Деловую речь адвоката Безбедов выслушал, стоя вполоборота к нему, склонив голову на плечо и держа стакан с вином на высоте своего подбородка.
– Ловко, – одобрил он негромко и, видимо, очень обрадованный. – Очень ловко! – и, запрокинув голову, вылил вино в рот, крякнул.
– Но все-таки суда я не хочу, вы помогите мне уладить все это без шума. Я вот послал вашего Мишку разнюхать – как там? И если… не очень, – завтра сам пойду к Блинову, черт с ним! А вы – тетку утихомирьте, расскажите ей что-нибудь… эдакое, – бесцеремонно и напористо сказал он, подходя к Самгину, и даже легонько дотронулся до его плеча тяжелой, красной ладонью. Это несколько покоробило Клима, – усмехаясь, он сказал:
– А – сильно боитесь вы Марины Петровны!
– Боюсь, – сказал Безбедов, отступив на шаг, и, спрятав руки за спину, внимательно, сердито уставился в лицо Самгина белыми глазами, напомнив Москву, зеленый домик, Любашу, сцену нападения хулиганов. – Смешно? – спросил Безбедов.

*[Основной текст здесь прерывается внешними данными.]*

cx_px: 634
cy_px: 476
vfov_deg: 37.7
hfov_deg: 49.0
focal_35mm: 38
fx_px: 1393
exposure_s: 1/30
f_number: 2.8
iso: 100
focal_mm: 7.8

– Не смешно, а – странно, – сказал Самгин, пожав плечами, поправляя очки.
Безбедов уклончиво покатал из стороны в сторону голубенькие зрачки свои, лицо его перекосилось, оплыло вниз; видно было, что он хочет сказать что-то, но – не решается. Самгин попробовал помочь ему:
– Человек она, кажется, очень властный…
– Человек? – бессмысленно повторил Безбедов. – Да, это – верно… Ну, спасибо! – неожиданно сказал он и пошел к двери, а Самгин, провожая его сердитым взглядом, подумал:
«Определенно преступный тип. Марину он не только боится, но, кажется, ненавидит. Почему?»

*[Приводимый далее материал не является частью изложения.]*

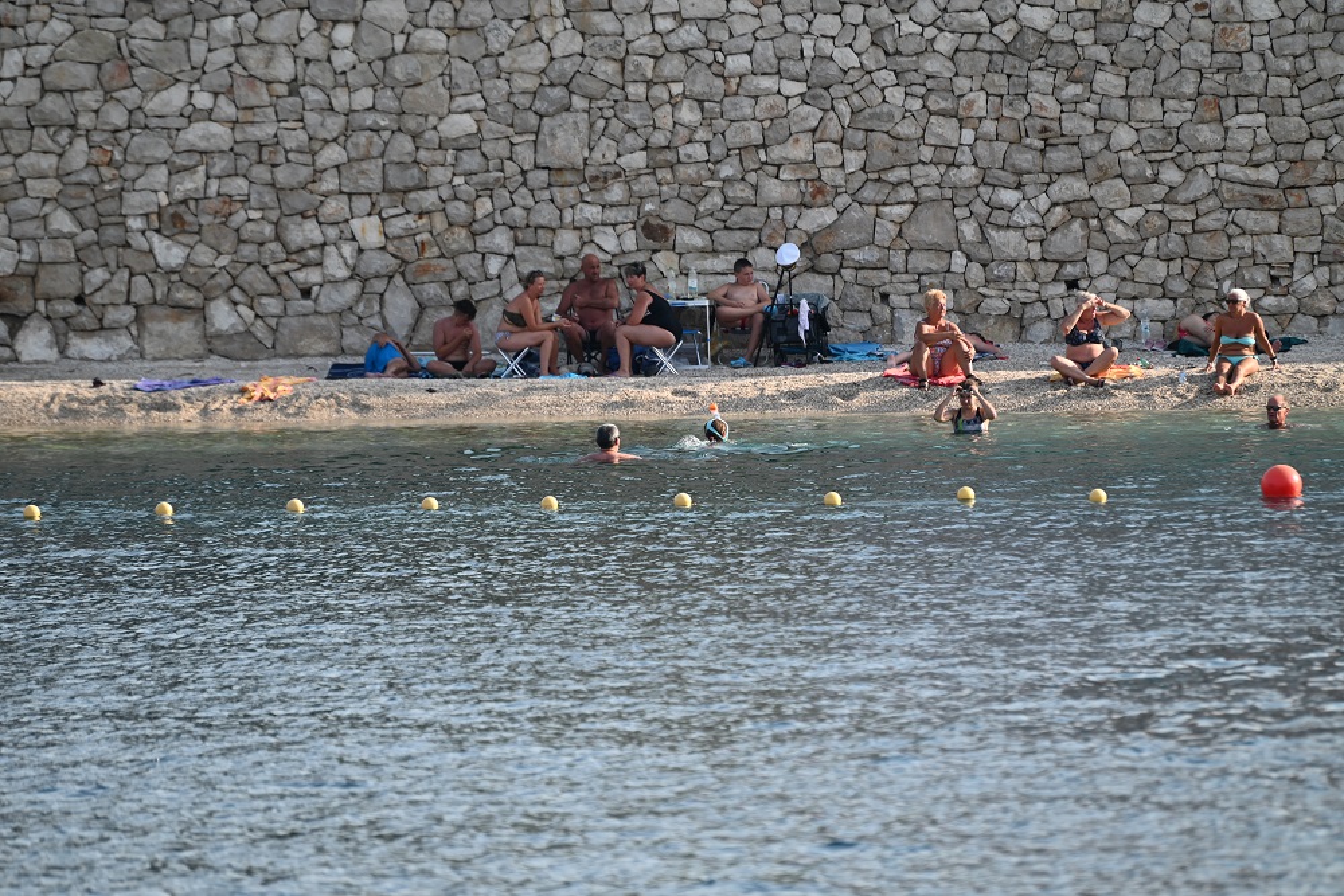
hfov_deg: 6.9
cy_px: 448
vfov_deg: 4.6
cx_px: 672
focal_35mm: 300
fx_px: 11201
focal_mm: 300
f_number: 5.6
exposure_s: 1/320
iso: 160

А на другой день Безбедов вызвал у Самгина странное подозрение: всю эту историю с выстрелом он рассказал как будто только для того, чтоб вызвать интерес к себе; размеры своего подвига он значительно преувеличил, – выстрелил он не в лицо голубятника, а в живот, и ни одна дробинка не пробила толстое пальто. Спокойно поглаживая бритый подбородок и щеки, он сказал:
– Помирились; дал ему две пары скобарей и двадцать целковых, – черт с ним!
Самгину даже показалось, что и это – ложь да и не было выстрела, все выдумано. Но он не захотел сказать Безбедову, что не верит ему, а только иронически заметил:
– Побрились.
– Слушаюсь старших, – ответил Безбедов, и по пузырю лица его пробежали морщинки, сделав на несколько секунд толстое, надутое лицо старчески дряблым. Нелепый случай этот, укрепив антипатию Самгина к Безбедову, не поколебал убеждения, что Валентин боится тетки, и еще более усилил интерес, – чем, кроме страсти к накоплению денег, живет она? Эту страсть она не прикрывала ничем.
Дня через два она встретила Самгина в магазине словами, в которых он не уловил ни сожаления, ни злобы:
– Сожгли Отрадное-то! Подожгли, несмотря на солдат. Захария немножко побили, едва ноги унес. Вся левая сторона дома сгорела и контора, сарай, конюшни. Ладно, что хлеб успела я продать.
Говорила она неестественно, обнажая зубы, покачивая правой рукой так, точно собиралась ударить Самгина.
– Лидии дом не нравился, она хотела перестраивать его. Я – ничего не теряю, деньги по закладной получила. Но все-таки надобно Лидию успокоить, ты сходи к ней, – как она там? Я – была, но не застала ее, – она с выборами в Думу возится, в этом своем «Союзе русского народа»… Действуй!
Самгин пошел и дорогой подумал, что он утверждает в правах наследства не Турчанинова, молодого, наивного иностранца, а вдову купца первой гильдии Марину Петровну Зотову.
«Хищница, – думал он. – Становится все более откровенной, даже циничной».
Но возмущался он ее жестокой страстью холодно – от ума, убежденный, что эта страсть еще не определяет всю Марину. Да и неудобно ему было упрощать ее, – он чувствовал, что, упрощая Зотову, низводит себя до покорного слуги ее грубых целей. Но ее ум не может быть ограниченным только этими целями. Она копит деньги, наверное, не ради только денег, а – для чего-то. Для чего же? Он не мог бы объяснить, как сложилось и окрепло в нем это убеждение, но убеждение сложилось крепко. В конце концов он обязан пред самим собою знать: чему же он служит?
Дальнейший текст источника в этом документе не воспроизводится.